**HOW TO COMPLETE THIS TASK**.
Swap "Matemática" for "Estatística" in the lines from the start of the transcribed page contents through the line that contains "oferece um calendário de", and write out those lines with every other word unchanged.

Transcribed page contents
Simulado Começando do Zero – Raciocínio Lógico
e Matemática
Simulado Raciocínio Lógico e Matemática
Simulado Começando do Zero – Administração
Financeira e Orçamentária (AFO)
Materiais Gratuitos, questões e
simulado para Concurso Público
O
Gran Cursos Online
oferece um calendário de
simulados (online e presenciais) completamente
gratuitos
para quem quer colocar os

**ANSWER TO THE PROBLEM**.
Simulado Começando do Zero – Raciocínio Lógico
e Estatística
Simulado Raciocínio Lógico e Estatística
Simulado Começando do Zero – Administração
Financeira e Orçamentária (AFO)
Materiais Gratuitos, questões e
simulado para Concurso Público
O
Gran Cursos Online
oferece um calendário de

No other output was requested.